- Görev 1 -
Fehmi Nalbant hakkındaki metni iki cümleyle özetleyin.
- Görev 2 -
Fehmi Nalbant hakkındaki metinden, "-Ya İzzet bey, bugün" sözlerinin geçtiği yerle açılıp "da methiyeler düzüyordu." sözleriyle kapanan bölümü hiçbir değişiklik yapmadan kopyalayın.

- İnceleme Metni -
»»
1994 yılına kadar Eskişehir’in Mihalgazi ilçesinde yaşıyordu. Ani bir kararla baba ocağına dönüş yaptı. Sonra DYP’den Azdavay Belediye Başkanı seçildi.

Sonraki yıllarda ANAP, MHP, Refah dahil bir çok parti değiştirerek seçimlere katıldı. Son partisinden Azdavay’da seçilemeyince yine Eskişehir’in Mihalgazi ilçesine dönerek bu sefer Sadet Partisi’nden aday oldu.

Fehmi Nalbant sürekli parti değiştirdiği için o dönemlerde ulusal basında ‘Fırıldak Fehmi’ lakabı takılmıştı.

O günlerde   “Fırıldak Fehmi yine parti değiştirdi diye haber yapmıştım…”

Fehmi Nalbant beni  o haberin yayınlandığı gün telefonla aradı. İlk başta  tepki göstereceğini düşünerek buyrun başkanım diyerek  açtım telefonu…

-Ya İzzet bey, bugün benimle  ilgili bir haber yapmışsın.

-Evet başkanım yaptım.

-Valla arkadaş doğruya doğru ben hiç düşünemedim ama Türk Dil Kurumu’nun kitapçığın da sürekli yer değiştiren, sürekli adres değiştiren, rüzgara göre yön değiştiren pervaneye fırıldak deniliyormuş!” dedi.

-Baktım başkan öfkeli değil yaptığım habere kızmamış ve bana da methiyeler düzüyordu.

-Başkanım ben öyle demek istemedim  haberi yaptım gazetenin Ankara’daki müdürleri öyle başlık atmış diyerek topu üzerimden atmıştım.

-Azdavay’da son girdiği seçimi kazanamadı. Siyaset onun mesleğiydi adeta Eskişehir’e döndü,  orada Mihalgazi ilçesinden bu sefer Saadet Partisi’nden aday oldu ama yine  kazanamadı.

Şimdi bu hikayeyi niye anlattım…

Dün akşam telefonum çaldı.
««
- Alıştırma Verileri -
»»
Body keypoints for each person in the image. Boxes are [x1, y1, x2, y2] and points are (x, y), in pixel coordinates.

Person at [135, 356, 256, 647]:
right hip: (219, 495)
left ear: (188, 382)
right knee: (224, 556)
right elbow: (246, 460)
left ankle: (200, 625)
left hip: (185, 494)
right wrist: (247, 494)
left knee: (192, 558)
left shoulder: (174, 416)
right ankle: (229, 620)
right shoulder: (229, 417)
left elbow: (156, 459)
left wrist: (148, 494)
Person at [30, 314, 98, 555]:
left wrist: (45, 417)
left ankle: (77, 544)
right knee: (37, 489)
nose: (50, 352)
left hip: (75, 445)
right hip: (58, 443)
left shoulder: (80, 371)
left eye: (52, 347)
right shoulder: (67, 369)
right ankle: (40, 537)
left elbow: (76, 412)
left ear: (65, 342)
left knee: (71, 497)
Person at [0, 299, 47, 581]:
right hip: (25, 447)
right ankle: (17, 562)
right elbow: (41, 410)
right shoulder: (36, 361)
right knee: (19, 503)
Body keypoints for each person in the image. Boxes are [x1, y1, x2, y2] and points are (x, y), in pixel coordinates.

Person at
««
»»
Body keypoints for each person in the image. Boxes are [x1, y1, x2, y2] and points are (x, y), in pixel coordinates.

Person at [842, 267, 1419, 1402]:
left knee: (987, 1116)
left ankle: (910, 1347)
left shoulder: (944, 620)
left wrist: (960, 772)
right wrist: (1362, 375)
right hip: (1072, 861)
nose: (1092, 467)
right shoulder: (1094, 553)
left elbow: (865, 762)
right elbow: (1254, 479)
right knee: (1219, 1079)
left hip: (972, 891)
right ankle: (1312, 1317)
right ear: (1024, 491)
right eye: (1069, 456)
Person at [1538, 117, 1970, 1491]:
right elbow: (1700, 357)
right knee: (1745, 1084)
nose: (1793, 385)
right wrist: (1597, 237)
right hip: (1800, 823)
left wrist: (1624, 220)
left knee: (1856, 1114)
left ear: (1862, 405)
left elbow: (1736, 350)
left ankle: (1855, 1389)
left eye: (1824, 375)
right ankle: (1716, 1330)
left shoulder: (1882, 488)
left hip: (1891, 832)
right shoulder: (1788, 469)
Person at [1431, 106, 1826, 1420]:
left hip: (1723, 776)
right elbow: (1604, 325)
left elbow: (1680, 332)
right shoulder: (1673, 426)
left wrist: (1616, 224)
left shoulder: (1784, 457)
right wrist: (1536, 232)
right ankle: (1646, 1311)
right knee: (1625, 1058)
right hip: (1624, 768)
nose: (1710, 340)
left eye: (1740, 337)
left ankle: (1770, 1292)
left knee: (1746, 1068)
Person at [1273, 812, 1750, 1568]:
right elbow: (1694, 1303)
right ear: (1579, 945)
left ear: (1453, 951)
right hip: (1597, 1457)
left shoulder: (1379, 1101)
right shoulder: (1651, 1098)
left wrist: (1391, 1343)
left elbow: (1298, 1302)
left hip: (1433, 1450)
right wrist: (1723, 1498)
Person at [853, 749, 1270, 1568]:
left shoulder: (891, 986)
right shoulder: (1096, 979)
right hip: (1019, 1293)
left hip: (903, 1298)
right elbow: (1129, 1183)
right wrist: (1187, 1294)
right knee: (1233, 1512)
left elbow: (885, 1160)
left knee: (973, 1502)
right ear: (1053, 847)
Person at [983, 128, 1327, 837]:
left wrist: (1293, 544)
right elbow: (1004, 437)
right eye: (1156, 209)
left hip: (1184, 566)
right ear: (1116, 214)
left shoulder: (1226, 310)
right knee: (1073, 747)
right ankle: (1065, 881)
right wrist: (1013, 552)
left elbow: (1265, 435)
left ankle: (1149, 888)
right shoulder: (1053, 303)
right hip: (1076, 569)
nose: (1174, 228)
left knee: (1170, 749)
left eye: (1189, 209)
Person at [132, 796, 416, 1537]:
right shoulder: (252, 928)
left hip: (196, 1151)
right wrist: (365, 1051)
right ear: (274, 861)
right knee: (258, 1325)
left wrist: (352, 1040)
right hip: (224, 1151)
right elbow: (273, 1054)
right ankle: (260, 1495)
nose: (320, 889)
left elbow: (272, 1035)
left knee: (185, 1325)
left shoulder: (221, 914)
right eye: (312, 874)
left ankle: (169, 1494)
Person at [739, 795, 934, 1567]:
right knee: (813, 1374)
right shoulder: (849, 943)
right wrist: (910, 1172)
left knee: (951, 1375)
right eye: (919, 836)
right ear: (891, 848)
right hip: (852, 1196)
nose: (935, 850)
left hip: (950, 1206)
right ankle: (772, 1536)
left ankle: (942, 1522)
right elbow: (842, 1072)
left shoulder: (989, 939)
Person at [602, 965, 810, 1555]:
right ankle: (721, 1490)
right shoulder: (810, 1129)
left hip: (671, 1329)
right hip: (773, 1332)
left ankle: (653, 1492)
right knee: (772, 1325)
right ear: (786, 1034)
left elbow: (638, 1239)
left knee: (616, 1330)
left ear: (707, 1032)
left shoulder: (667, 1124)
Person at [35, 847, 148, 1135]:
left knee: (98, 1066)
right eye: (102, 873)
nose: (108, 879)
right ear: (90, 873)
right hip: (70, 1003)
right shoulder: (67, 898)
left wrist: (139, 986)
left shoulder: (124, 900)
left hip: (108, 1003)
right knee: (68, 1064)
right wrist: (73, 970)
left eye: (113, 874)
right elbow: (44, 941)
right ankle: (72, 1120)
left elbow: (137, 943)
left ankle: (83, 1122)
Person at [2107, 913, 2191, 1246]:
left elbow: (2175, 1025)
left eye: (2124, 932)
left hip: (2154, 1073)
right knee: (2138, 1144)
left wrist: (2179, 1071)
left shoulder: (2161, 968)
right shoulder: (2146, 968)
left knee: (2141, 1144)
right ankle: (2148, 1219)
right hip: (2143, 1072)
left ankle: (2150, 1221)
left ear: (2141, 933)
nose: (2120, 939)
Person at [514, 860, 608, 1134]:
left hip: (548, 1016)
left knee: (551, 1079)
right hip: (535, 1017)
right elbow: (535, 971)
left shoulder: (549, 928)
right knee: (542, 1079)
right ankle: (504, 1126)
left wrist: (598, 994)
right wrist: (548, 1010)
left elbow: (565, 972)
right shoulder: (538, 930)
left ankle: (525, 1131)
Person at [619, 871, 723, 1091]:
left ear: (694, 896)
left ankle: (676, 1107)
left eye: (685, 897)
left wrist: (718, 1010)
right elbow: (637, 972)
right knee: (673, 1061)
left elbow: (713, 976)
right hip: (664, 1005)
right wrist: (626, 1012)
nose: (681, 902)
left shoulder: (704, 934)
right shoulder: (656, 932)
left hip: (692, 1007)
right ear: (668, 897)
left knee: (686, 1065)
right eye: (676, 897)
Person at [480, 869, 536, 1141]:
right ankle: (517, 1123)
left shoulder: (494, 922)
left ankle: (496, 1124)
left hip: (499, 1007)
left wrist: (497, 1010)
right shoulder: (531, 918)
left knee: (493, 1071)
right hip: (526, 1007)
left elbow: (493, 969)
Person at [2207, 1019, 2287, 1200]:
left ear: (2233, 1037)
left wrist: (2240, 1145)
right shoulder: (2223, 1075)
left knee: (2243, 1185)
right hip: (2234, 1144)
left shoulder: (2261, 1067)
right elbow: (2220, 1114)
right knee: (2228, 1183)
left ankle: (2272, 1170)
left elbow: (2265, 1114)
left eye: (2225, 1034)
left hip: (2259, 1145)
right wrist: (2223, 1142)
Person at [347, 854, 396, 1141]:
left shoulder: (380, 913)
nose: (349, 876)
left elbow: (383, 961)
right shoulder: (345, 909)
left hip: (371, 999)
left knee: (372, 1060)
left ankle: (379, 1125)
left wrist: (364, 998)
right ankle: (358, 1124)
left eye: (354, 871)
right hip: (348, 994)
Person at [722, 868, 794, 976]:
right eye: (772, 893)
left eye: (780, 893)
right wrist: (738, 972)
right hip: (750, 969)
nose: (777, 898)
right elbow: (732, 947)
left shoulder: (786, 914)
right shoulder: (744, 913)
««
»»
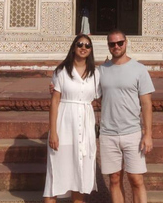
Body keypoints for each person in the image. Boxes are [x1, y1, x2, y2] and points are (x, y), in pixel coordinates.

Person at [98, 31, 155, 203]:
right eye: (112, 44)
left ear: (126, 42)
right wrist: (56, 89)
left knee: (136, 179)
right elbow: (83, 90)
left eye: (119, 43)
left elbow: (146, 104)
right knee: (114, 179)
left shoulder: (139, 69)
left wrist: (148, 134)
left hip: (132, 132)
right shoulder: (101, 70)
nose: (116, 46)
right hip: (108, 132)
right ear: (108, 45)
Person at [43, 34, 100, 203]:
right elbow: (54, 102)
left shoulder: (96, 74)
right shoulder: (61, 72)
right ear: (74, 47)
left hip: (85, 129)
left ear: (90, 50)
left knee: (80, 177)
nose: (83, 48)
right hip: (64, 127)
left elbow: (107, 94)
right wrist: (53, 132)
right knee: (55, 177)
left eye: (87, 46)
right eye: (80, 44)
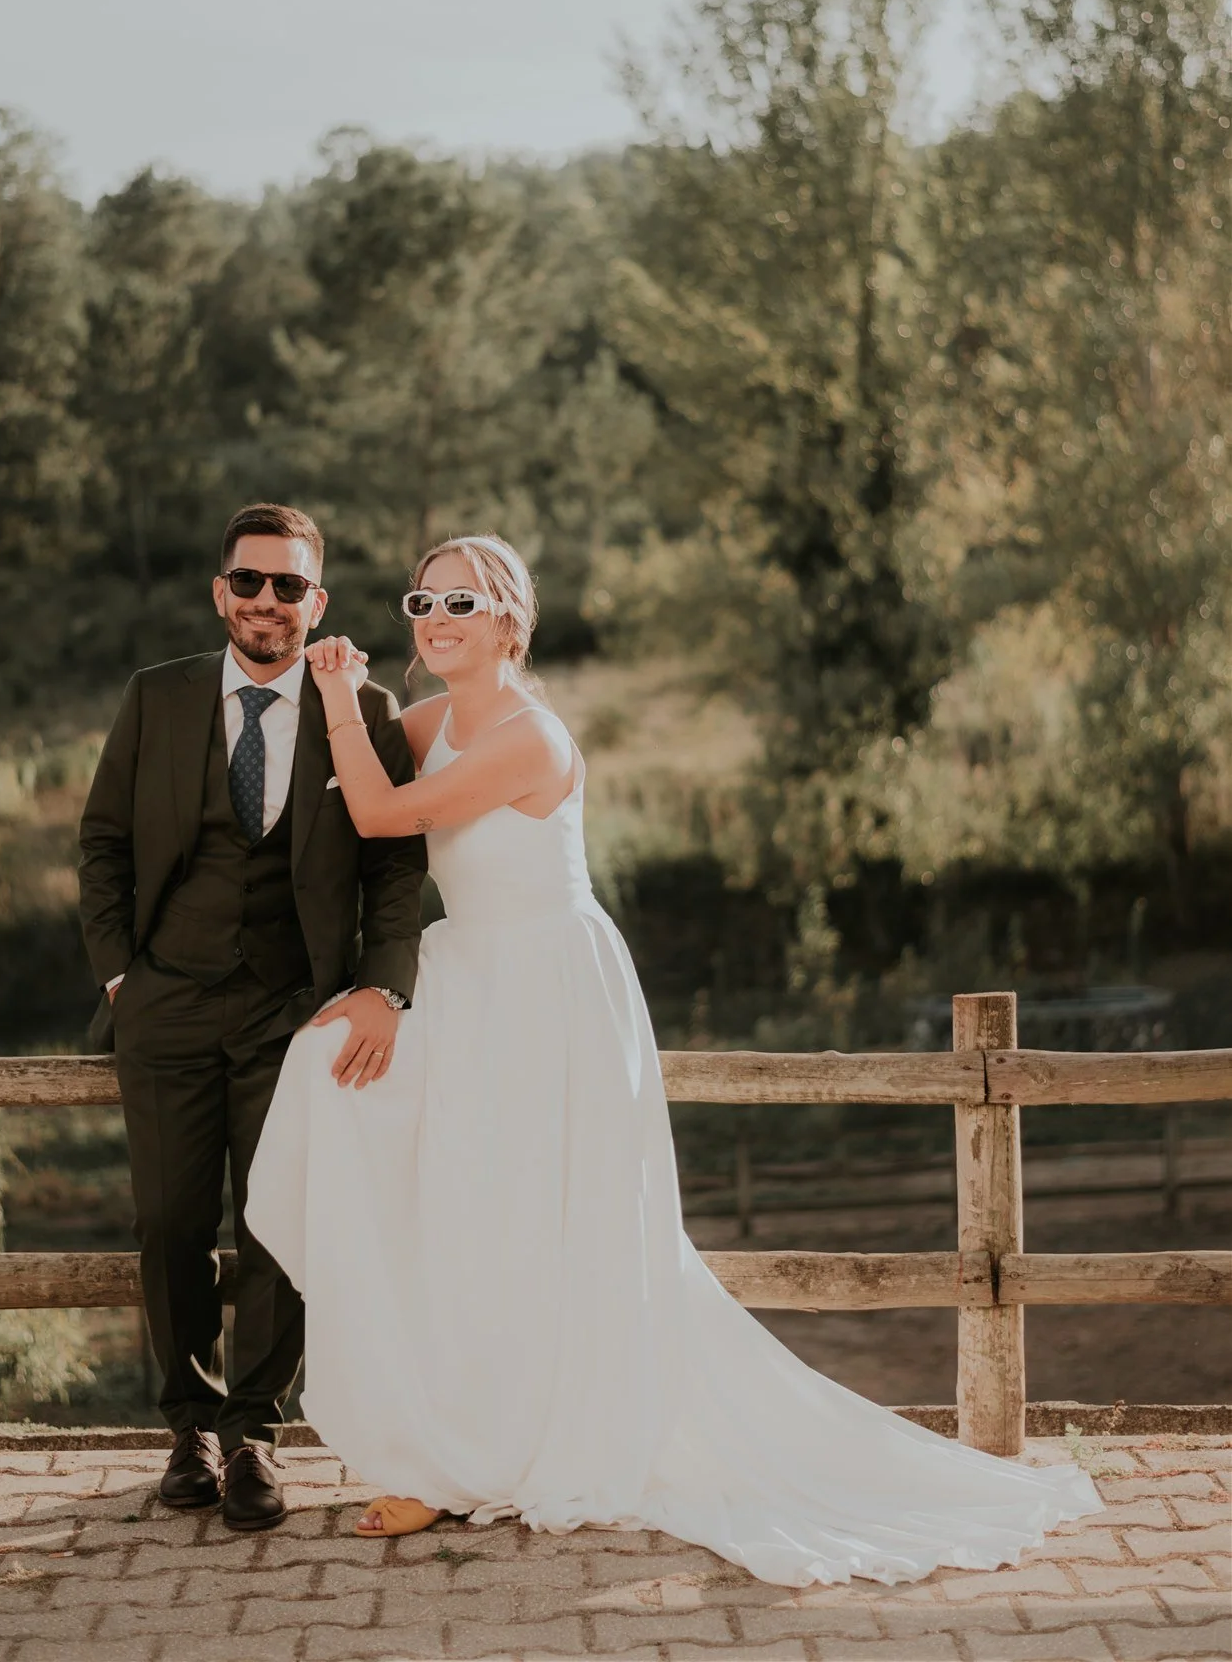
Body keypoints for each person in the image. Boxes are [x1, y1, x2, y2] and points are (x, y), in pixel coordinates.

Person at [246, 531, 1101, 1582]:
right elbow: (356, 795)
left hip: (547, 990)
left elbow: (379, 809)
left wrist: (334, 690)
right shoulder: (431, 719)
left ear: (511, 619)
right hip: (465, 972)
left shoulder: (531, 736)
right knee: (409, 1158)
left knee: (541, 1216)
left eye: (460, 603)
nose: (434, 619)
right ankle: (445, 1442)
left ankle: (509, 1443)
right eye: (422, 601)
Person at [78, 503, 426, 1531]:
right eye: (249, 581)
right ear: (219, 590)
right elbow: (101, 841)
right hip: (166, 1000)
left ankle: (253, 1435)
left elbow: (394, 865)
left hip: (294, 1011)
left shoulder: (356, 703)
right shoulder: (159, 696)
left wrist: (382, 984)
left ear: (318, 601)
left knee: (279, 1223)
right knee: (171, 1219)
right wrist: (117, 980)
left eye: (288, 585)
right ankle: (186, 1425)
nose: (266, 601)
««
- Çözüm 1 -
Fehmi Nalbant 1994'te Mihalgazi'den baba ocağına dönüp DYP'den Azdavay Belediye Başkanı seçildi, ardından ANAP, MHP ve Refah dahil birçok parti değiştirdi ve en sonunda Mihalgazi'de Saadet Partisi'nden aday olduysa da kazanamadı. Sürekli parti değiştirdiği için ulusal basında kendisine "Fırıldak Fehmi" lakabı takılmıştı; bu yönde bir haberin yayınlandığı gün haberi yapanı telefonla aradığında ise öfkeli değildi.

- Çözüm 2 -
-Ya İzzet bey, bugün benimle  ilgili bir haber yapmışsın.

-Evet başkanım yaptım.

-Valla arkadaş doğruya doğru ben hiç düşünemedim ama Türk Dil Kurumu’nun kitapçığın da sürekli yer değiştiren, sürekli adres değiştiren, rüzgara göre yön değiştiren pervaneye fırıldak deniliyormuş!” dedi.

-Baktım başkan öfkeli değil yaptığım habere kızmamış ve bana da methiyeler düzüyordu.